Updatable views in PostgreSQL: Why and how?
A longstanding client requested a minimum viable product (MVP) for updating some of their data via a web front end.
Designing an MVP dictates the quickest development path possible to a deliverable solution. The web front end itself was the MVP, as the database already existed. Not touching the database would give us more time to work on this front-end GUI.
However, there was another stronger reason not to touch the existing database: it is live, the public querying it every day via website and app. It therefore made no sense to try to re-engineer live data for an MVP.
A final reason for not touching the existing database is that it stores the data in question in related tables. While useful for storing richly structured data, this is not ideal for geographical representation, and especially not for spatial use (in other words, on a web map). GIS works with features, expecting them to have a flat list of properties, not related tables of attributes.
My colleague Matt mentioned a technique he had used on the another project for the same client: updatable views. This technique had great potential for this MVP.
Databases store data in tables. Many systems query those tables directly, retrieving the data and presenting it to the user. However, databases also support views. Views don’t have to be of single tables, but can be populated by complex SQL statements. They are often therefore used to gather data from many tables in a highly relational database into a human-readable form. In our case, they solve the problem of converting relational data in the database into flattened properties for the webmap features.
Database views are traditionally read-only. Their primary purpose is the presentation of data to the client. But Matt had mentioned updatable views. How is this done?
This project’s database is PostgreSQL. While at a broad concept level, views are read-only, PostgreSQL does allow views to be updated: passing the updated values to the table on which the view is based. However, there are severe limitations on which views can handle updates in this way. Our views did not fall within these limitations, so we have to do some more work to get this up and running.
Database triggers are “listeners” which can be assigned to fire when specific events occur. For example, a trigger can be created which fires when a specific table’s data is updated. A trigger function is called, which carries out whatever ancillary function is required – perhaps inserting a row into another table.
A view can have triggers, and although a view is read-only, it can still have a trigger which fires when an UPDATE query is made against it.
This fact opens up a whole model of abstraction within the database itself: store the data in tables, create views, present the views’ data to the client, and query the view for create/review/update/delete (CRUD) operations. Add triggers on the views to call functions to update the tables. This abstraction is extremely valuable in our use-case: we don’t want to touch the underlying data structure at all, but still want to be able to update the underlying data.

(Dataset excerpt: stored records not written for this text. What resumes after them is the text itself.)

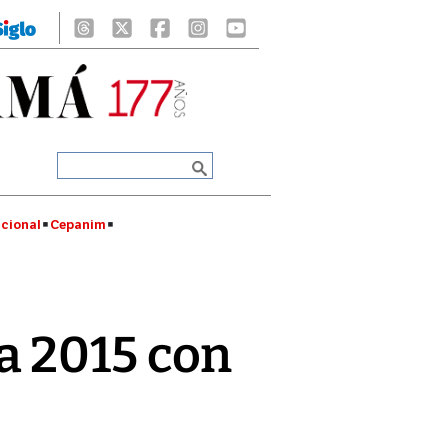
cional
Cepanim
a 2015 con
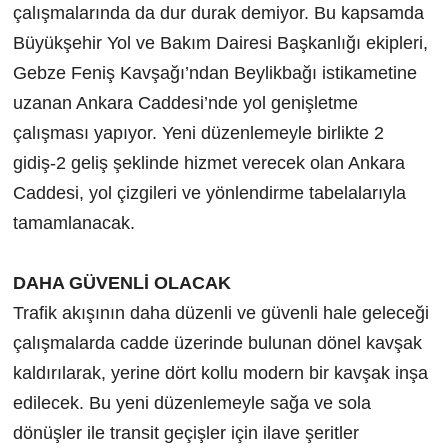
çalışmalarında da dur durak demiyor. Bu kapsamda
Büyükşehir Yol ve Bakım Dairesi Başkanlığı ekipleri,
Gebze Feniş Kavşağı’ndan Beylikbağı istikametine
uzanan Ankara Caddesi’nde yol genişletme
çalışması yapıyor. Yeni düzenlemeyle birlikte 2
gidiş-2 geliş şeklinde hizmet verecek olan Ankara
Caddesi, yol çizgileri ve yönlendirme tabelalarıyla
tamamlanacak.
DAHA GÜVENLİ OLACAK
Trafik akışının daha düzenli ve güvenli hale geleceği
çalışmalarda cadde üzerinde bulunan dönel kavşak
kaldırılarak, yerine dört kollu modern bir kavşak inşa
edilecek. Bu yeni düzenlemeyle sağa ve sola
dönüşler ile transit geçişler için ilave şeritler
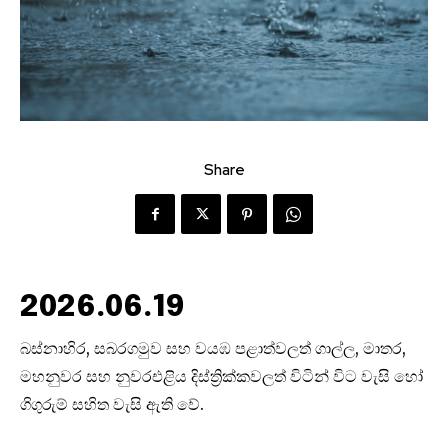
Share
2026.06.19
බස්නාහිර, සබරගමුව සහ වයඹ පළාත්වලත් ගාල්ල, මාතර,
මහනුවර සහ නුවරඑළිය දිස්ත්‍රික්කවලත් විටින් විට වැසි හෝ
ගිගුරුම් සහිත වැසි ඇති වේ.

So how does it work? For each view which you want to be able to update, create a trigger for each CRUD operation you want to support:
- ON BEFORE INSERT
- ON BEFORE UPDATE
- ON BEFORE DELETE
We set these triggers to fire BEFORE the events above because none of those SQL operations can succeed on a view: you can’t INSERT, UPDATE, or DELETE something which is read-only. Each trigger calls a respective trigger function which carries out an INSERT, UPDATE, or DELETE on the related tables where the view’s data is stored.
But how do we get the new data which the trigger function needs to update the tables? We coded the client to carry out the following pseudocode:
UPDATE view SET view.field = CHANGED_VALUE;
This fires the ON BEFORE UPDATE trigger, which calls our custom UPDATE function:
UPDATE table SET table.field = CHANGED_VALUE;
But how do we pass CHANGED_VALUE from the original query into the triggered function? In PSQL (PostgreSQL’s SQL dialect), we use the NEW keyword:
UPDATE table SET table.field = NEW.field;
The NEW object has all the same properties as the original UPDATE had columns, with the values assigned in the original query.
And that’s it. We can make our view as complex as we want (I could write a whole post about using CROSSTAB to destructure related tables), and then restructure the flat input and update whatever underlying tables we want. The table structure is never touched.
Thanks to Matt for sharing this valuable technique.